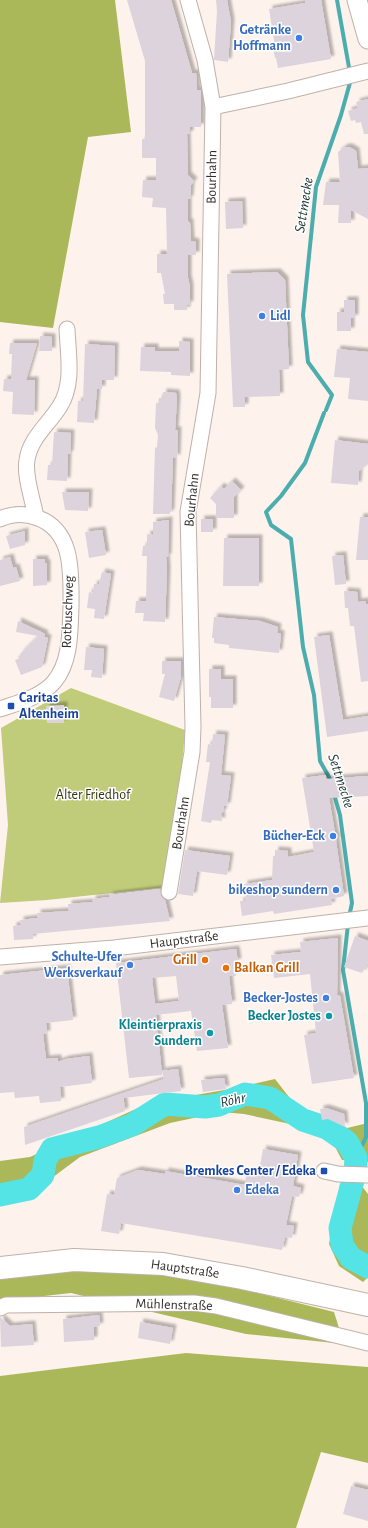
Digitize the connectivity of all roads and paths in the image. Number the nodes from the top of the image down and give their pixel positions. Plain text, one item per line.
1 (188, 0) edge
2 (357, 0) edge
3 (368, 39) edge
4 (364, 72) edge
5 (213, 107) junction
6 (67, 329) dead end
7 (36, 517) junction
8 (0, 519) edge
9 (0, 709) edge
10 (169, 892) dead end
11 (365, 919) edge
12 (0, 957) edge
13 (324, 1170) dead end
14 (368, 1174) edge
15 (0, 1268) edge
16 (368, 1305) edge
17 (0, 1308) edge
18 (368, 1344) edge

1 - 5 street, Bourhahn
2 - 3 street
4 - 5 street
5 - 10 street, Bourhahn
6 - 7 street
7 - 8 street, Rotbuschweg
7 - 9 street, Rotbuschweg
11 - 12 street, Hauptstraße
13 - 14 street
15 - 16 main road, Hauptstraße
17 - 18 street, Mühlenstraße

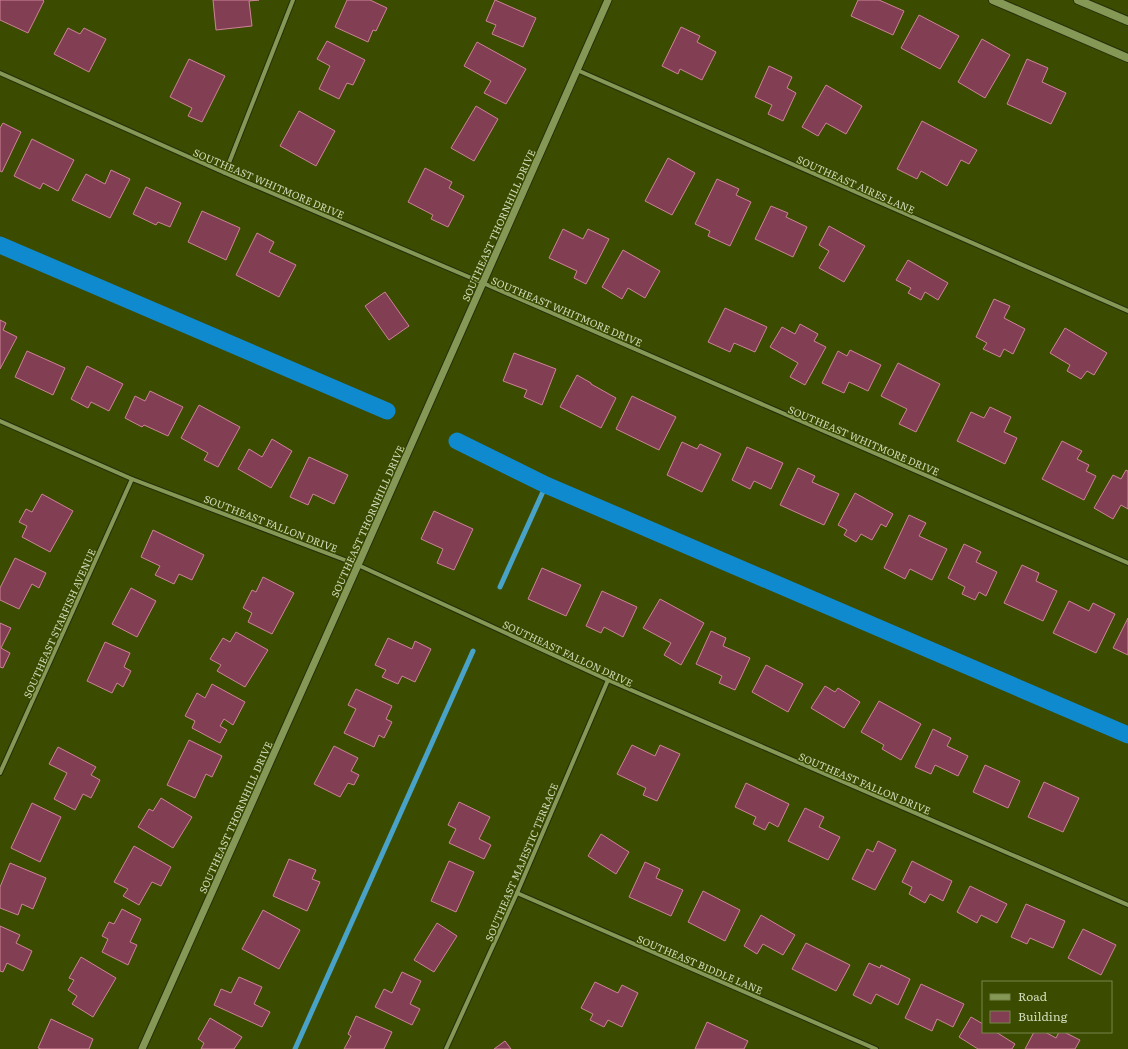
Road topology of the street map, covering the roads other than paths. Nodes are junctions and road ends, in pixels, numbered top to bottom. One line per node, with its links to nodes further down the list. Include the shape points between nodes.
1 (293, 0): 9 (street)
2 (608, 0): 7 (street, SOUTHEAST THORNHILL DRIVE)
3 (993, 0): 6 (main road)
4 (1078, 0): 5 (main road)
5 (1128, 21)
6 (1128, 58)
7 (578, 70): 10 (street, SOUTHEAST THORNHILL DRIVE); 11 (street, SOUTHEAST AIRES LANE)
8 (0, 73): 9 (street, SOUTHEAST WHITMORE DRIVE)
9 (224, 173): 10 (street, SOUTHEAST WHITMORE DRIVE)
10 (483, 283): 14 (street, SOUTHEAST WHITMORE DRIVE); 15 (street, SOUTHEAST THORNHILL DRIVE)
11 (1128, 312)
12 (0, 421): 13 (street, SOUTHEAST FALLON DRIVE)
13 (132, 479): 15 (street, SOUTHEAST FALLON DRIVE); 17 (street, SOUTHEAST STARFISH AVENUE)
14 (1128, 563)
15 (358, 565): 16 (street, SOUTHEAST FALLON DRIVE); 20 (street, SOUTHEAST THORNHILL DRIVE)
16 (608, 680): 18 (street, SOUTHEAST MAJESTIC TERRACE); 19 (street, SOUTHEAST FALLON DRIVE)
17 (0, 773)
18 (517, 893): 21 (street, SOUTHEAST MAJESTIC TERRACE); 22 (street, SOUTHEAST BIDDLE LANE)
19 (1128, 905)
20 (142, 1049)
21 (446, 1049)
22 (876, 1049)

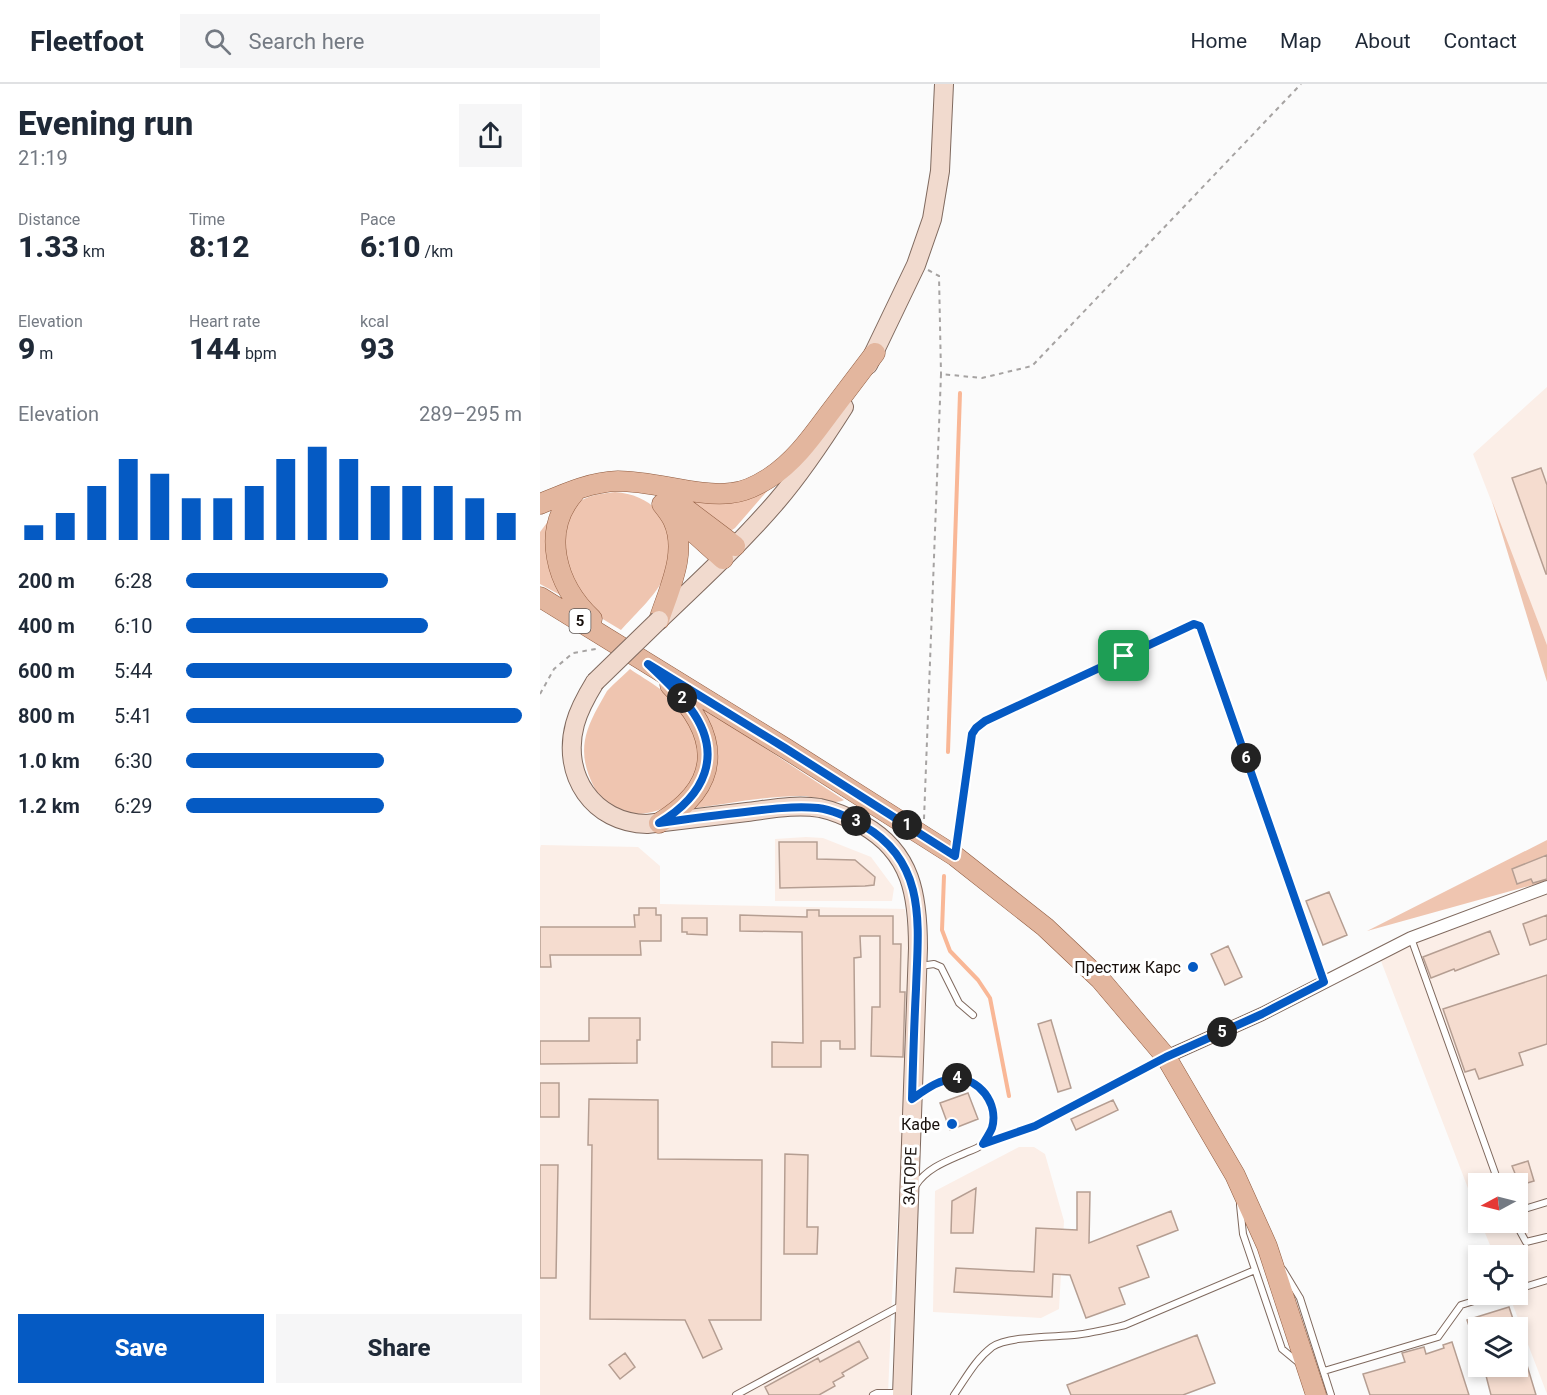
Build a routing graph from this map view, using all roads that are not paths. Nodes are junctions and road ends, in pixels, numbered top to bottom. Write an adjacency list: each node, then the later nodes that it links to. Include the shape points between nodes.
1 (944, 84): 2 (main road, ЗАГОРЕ, via 940,171 932,219)
2 (875, 353): 3 (main road, via 801,450 771,477 733,493); 8 (main road, ЗАГОРЕ, via 801,471)
3 (644, 483): 4 (main road, via 598,482); 6 (main road); 8 (main road)
4 (582, 487): 5 (main road); 11 (main road, via 558,512 552,532 552,556 572,599)
5 (547, 500): 7 (main road)
6 (662, 504): 8 (main road); 10 (main road, via 672,518 678,548)
7 (540, 518)
8 (729, 553): 10 (main road, ЗАГОРЕ)
9 (540, 597): 11 (main road, 5)
10 (659, 620): 13 (main road, ЗАГОРЕ, bridge, via 595,682 573,734 574,768 592,802 610,816 633,824)
11 (619, 645): 12 (main road, 5)
12 (648, 664): 13 (main road, via 691,709 707,747 706,767 698,787 683,806); 14 (main road, 5)
13 (659, 823): 17 (main road, ЗАГОРЕ, via 803,807 821,808 864,826 898,857 914,890 918,925)
14 (955, 856): 18 (lane, via 976,728 1197,624); 20 (main road, 5, via 1045,927 1100,979)
15 (1547, 887): 16 (street)
16 (1411, 938): 18 (street); 23 (lane)
17 (916, 967): 19 (lane, via 941,967 959,1003); 21 (main road, ЗАГОРЕ)
18 (1324, 982): 20 (street)
19 (973, 1015)
20 (1166, 1057): 22 (lane, via 1035,1126); 24 (main road, 5)
21 (912, 1099): 22 (lane, via 946,1080 957,1078 977,1084 989,1099 993,1117); 25 (main road, ЗАГОРЕ)
22 (983, 1144): 25 (lane, via 929,1171)
23 (1495, 1173)
24 (1237, 1180): 30 (lane, via 1243,1234); 35 (main road, 5, via 1268,1246)
25 (909, 1196): 33 (main road, ЗАГОРЕ)
26 (1547, 1202): 27 (lane)
27 (1528, 1208)
28 (1521, 1233): 29 (lane, via 1526,1242)
29 (1547, 1237)
30 (1255, 1269): 35 (lane, via 1282,1349); 39 (lane, via 1125,1325 1077,1335 1011,1340 994,1346 977,1360)
31 (1547, 1280): 32 (lane)
32 (1528, 1285)
33 (905, 1303): 36 (main road, ЗАГОРЕ); 37 (lane)
34 (1468, 1303): 35 (lane, via 1461,1305 1438,1337)
35 (1316, 1372): 40 (main road, 5); 41 (lane)
36 (902, 1394): 38 (lane)
37 (736, 1395)
38 (873, 1395)
39 (954, 1395)
40 (1316, 1395)
41 (1330, 1395)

+++

What the exercise asks:
Keep to the lines from the one containing "Build a routing" to the end of the entries above, and retype them exactly.

Answer area:
Build a routing graph from this map view, using all roads that are not paths. Nodes are junctions and road ends, in pixels, numbered top to bottom. Write an adjacency list: each node, then the later nodes that it links to. Include the shape points between nodes.
1 (944, 84): 2 (main road, ЗАГОРЕ, via 940,171 932,219)
2 (875, 353): 3 (main road, via 801,450 771,477 733,493); 8 (main road, ЗАГОРЕ, via 801,471)
3 (644, 483): 4 (main road, via 598,482); 6 (main road); 8 (main road)
4 (582, 487): 5 (main road); 11 (main road, via 558,512 552,532 552,556 572,599)
5 (547, 500): 7 (main road)
6 (662, 504): 8 (main road); 10 (main road, via 672,518 678,548)
7 (540, 518)
8 (729, 553): 10 (main road, ЗАГОРЕ)
9 (540, 597): 11 (main road, 5)
10 (659, 620): 13 (main road, ЗАГОРЕ, bridge, via 595,682 573,734 574,768 592,802 610,816 633,824)
11 (619, 645): 12 (main road, 5)
12 (648, 664): 13 (main road, via 691,709 707,747 706,767 698,787 683,806); 14 (main road, 5)
13 (659, 823): 17 (main road, ЗАГОРЕ, via 803,807 821,808 864,826 898,857 914,890 918,925)
14 (955, 856): 18 (lane, via 976,728 1197,624); 20 (main road, 5, via 1045,927 1100,979)
15 (1547, 887): 16 (street)
16 (1411, 938): 18 (street); 23 (lane)
17 (916, 967): 19 (lane, via 941,967 959,1003); 21 (main road, ЗАГОРЕ)
18 (1324, 982): 20 (street)
19 (973, 1015)
20 (1166, 1057): 22 (lane, via 1035,1126); 24 (main road, 5)
21 (912, 1099): 22 (lane, via 946,1080 957,1078 977,1084 989,1099 993,1117); 25 (main road, ЗАГОРЕ)
22 (983, 1144): 25 (lane, via 929,1171)
23 (1495, 1173)
24 (1237, 1180): 30 (lane, via 1243,1234); 35 (main road, 5, via 1268,1246)
25 (909, 1196): 33 (main road, ЗАГОРЕ)
26 (1547, 1202): 27 (lane)
27 (1528, 1208)
28 (1521, 1233): 29 (lane, via 1526,1242)
29 (1547, 1237)
30 (1255, 1269): 35 (lane, via 1282,1349); 39 (lane, via 1125,1325 1077,1335 1011,1340 994,1346 977,1360)
31 (1547, 1280): 32 (lane)
32 (1528, 1285)
33 (905, 1303): 36 (main road, ЗАГОРЕ); 37 (lane)
34 (1468, 1303): 35 (lane, via 1461,1305 1438,1337)
35 (1316, 1372): 40 (main road, 5); 41 (lane)
36 (902, 1394): 38 (lane)
37 (736, 1395)
38 (873, 1395)
39 (954, 1395)
40 (1316, 1395)
41 (1330, 1395)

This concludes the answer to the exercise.